PROBLEMS AND TASKS:
[a] Copy the stretch of the article on the park smoking ban from "Finsbury Circus Gardens is" through "in some areas.", changing "pilot" to "trial".
[b] Which calendar years does the article on the park smoking ban mention? List every one.
[c] According to the article on the park smoking ban, in what year was Finsbury Circus Gardens first laid out?

SELECTED EXCERPT:
----

There will be a voluntary ban on smoking in the oldest public park in London when it reopens after Crossrail works.

Smokers will be encouraged not to light up in Finsbury Circus Gardens after councillors voted to support the policy.

The garden was first laid out in 1606, some 40 years after tobacco first reached England. Now, the City of London Corporation, which owns the circus, has voted to bring in a voluntary ban in the circular park which is the largest green space in the Square Mile.

It aims to “denormalise smoking” and cut down on cigarette packets and ends littering the park.

It will put up signs to ask people not to smoke, but there will not be any enforcement officers to force them to stop.

Finsbury Circus Gardens is due to be handed back to the City when Crossrail construction ends.

The park, near Moorgate, will then be closed completely while a new garden is created before reopening in 2020.

Farringdon Within councillor Thomas Anderson said he had reservations, and did not think the park was an appropriate location for the pilot.

“I think it will create confusion about whether or not people are allowed to smoke there.”

The health and wellbeing board’s deputy chair, Marianne Fredericks, who is a former smoker, said it can be “just like walking through a smoke tunnel” in some areas.

She said seeing other people smoking sends a “subliminal message about smoking” to young people.

She added: “I think it’s very important that we send out a message that smoking kills.”

However, Councillor Anderson said: “As a non smoker I don’t think we should send a message that people don’t smoke in parks.”

In 2014, the Corporation agreed on a trial ban on smoking in four children’s play areas in the Square Mile.

However, the following year it rejected imposing a blanket ban on smoking in the City’s green spaces.

The voluntary ban comes after Bristol brought in similar measures in Millennium and Anchor Squares.The health and wellbeing committee voted to bring in the voluntary ban at their meeting on 21 September.

----

[Saved entries]
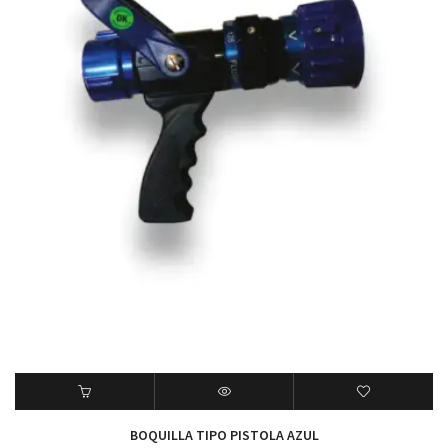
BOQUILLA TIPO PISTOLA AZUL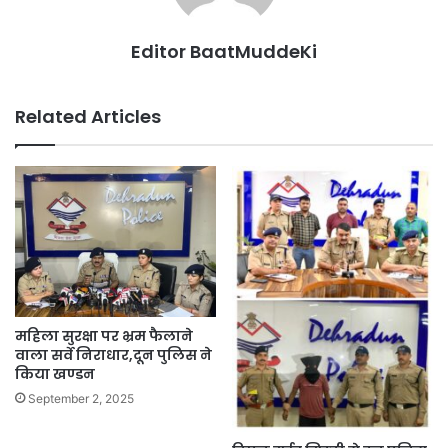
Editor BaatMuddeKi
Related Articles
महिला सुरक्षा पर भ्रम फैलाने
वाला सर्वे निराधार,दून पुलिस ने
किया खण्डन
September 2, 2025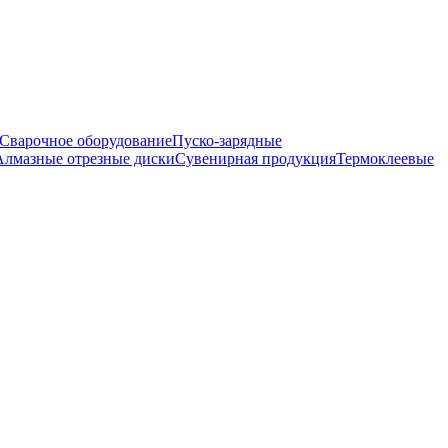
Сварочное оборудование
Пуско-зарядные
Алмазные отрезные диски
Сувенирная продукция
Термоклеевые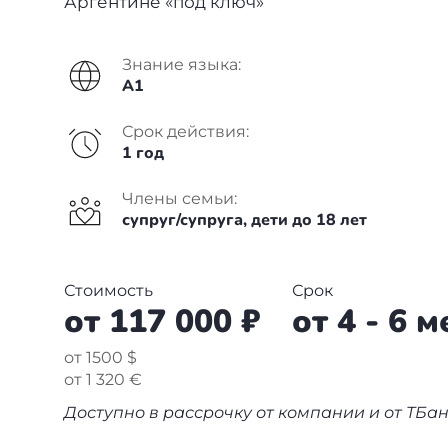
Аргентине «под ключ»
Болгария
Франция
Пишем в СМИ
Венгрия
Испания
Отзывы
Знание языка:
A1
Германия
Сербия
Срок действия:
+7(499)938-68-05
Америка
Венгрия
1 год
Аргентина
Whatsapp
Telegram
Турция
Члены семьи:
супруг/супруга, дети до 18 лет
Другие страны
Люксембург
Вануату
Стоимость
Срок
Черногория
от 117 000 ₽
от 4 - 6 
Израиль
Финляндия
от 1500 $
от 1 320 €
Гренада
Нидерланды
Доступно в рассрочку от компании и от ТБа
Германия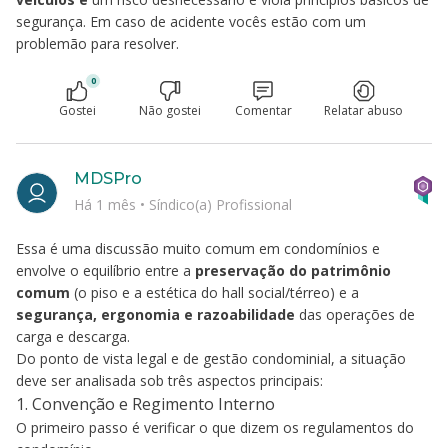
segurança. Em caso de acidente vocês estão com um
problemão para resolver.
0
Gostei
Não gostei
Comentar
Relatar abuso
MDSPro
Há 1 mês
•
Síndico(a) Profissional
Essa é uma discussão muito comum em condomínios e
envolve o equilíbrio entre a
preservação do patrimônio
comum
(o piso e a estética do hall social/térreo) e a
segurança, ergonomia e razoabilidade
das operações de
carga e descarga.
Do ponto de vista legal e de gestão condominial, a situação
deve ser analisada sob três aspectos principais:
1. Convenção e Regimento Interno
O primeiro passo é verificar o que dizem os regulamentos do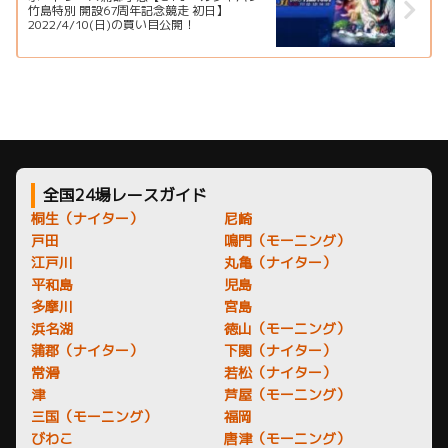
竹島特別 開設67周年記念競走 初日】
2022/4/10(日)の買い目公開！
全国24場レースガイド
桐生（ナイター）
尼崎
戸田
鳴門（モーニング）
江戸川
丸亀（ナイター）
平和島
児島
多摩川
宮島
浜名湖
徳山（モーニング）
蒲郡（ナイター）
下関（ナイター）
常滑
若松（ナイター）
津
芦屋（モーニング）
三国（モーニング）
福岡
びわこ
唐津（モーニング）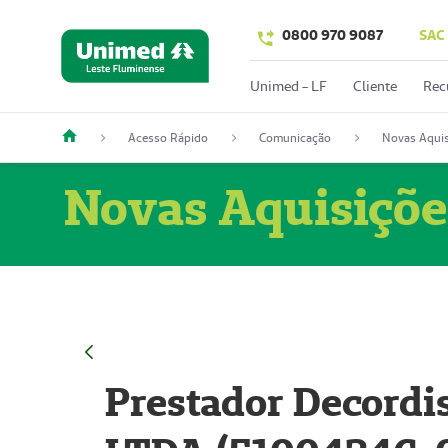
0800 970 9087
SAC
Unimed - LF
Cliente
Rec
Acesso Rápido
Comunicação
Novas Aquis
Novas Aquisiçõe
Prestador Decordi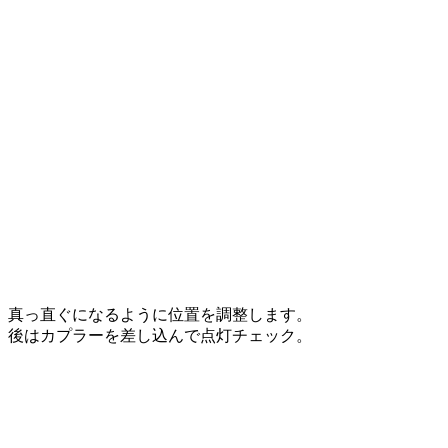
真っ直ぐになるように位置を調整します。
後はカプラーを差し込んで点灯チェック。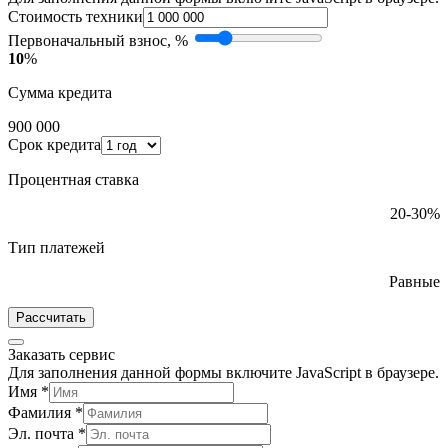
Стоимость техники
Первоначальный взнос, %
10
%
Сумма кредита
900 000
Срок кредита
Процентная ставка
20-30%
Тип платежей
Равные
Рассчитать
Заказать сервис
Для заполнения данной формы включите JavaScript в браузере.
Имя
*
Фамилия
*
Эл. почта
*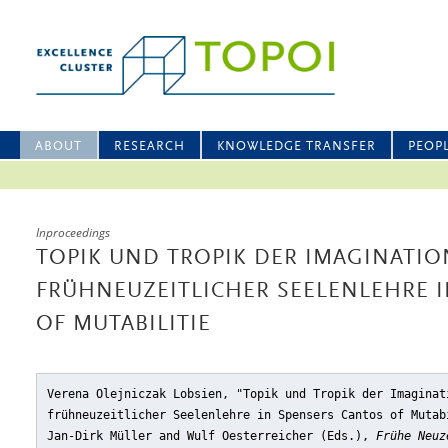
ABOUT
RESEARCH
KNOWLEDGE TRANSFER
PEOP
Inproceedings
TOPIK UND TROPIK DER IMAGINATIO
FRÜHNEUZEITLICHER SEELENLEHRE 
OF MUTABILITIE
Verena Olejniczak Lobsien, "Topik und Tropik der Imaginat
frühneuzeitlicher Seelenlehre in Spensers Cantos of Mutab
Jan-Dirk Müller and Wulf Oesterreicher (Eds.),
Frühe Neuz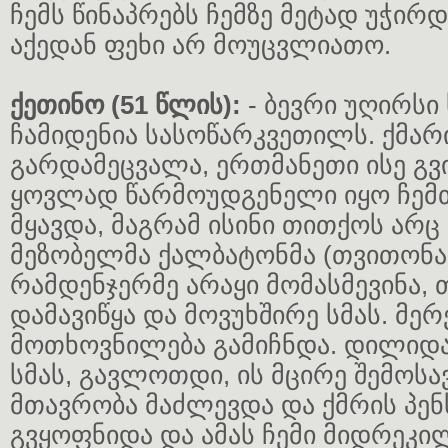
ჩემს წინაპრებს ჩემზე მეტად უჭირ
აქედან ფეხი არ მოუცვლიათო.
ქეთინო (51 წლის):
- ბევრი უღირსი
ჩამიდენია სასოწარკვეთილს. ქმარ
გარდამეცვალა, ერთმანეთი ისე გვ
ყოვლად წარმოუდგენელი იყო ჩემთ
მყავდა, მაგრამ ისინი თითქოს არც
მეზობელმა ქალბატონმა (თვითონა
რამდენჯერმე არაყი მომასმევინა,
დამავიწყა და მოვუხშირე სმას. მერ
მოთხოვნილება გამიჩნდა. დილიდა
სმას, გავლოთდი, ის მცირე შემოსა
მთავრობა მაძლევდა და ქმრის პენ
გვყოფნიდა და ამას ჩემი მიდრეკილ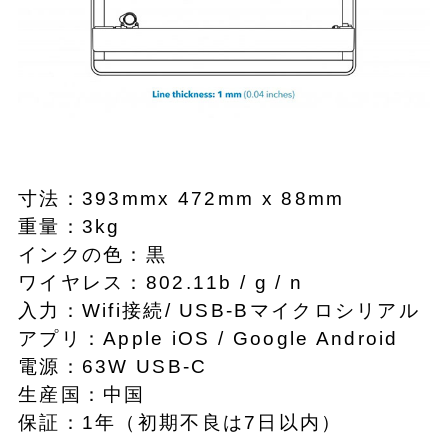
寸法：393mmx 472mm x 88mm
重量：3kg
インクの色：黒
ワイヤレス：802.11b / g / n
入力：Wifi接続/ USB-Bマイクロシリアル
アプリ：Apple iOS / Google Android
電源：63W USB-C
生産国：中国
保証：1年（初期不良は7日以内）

----

SOLUTIONS BELOW:
[a]
Finsbury Circus Gardens is due to be handed back to the City when Crossrail construction ends.

The park, near Moorgate, will then be closed completely while a new garden is created before reopening in 2020.

Farringdon Within councillor Thomas Anderson said he had reservations, and did not think the park was an appropriate location for the trial.

“I think it will create confusion about whether or not people are allowed to smoke there.”

The health and wellbeing board’s deputy chair, Marianne Fredericks, who is a former smoker, said it can be “just like walking through a smoke tunnel” in some areas.

[b] 1606, 2020, 2014

[c] 1606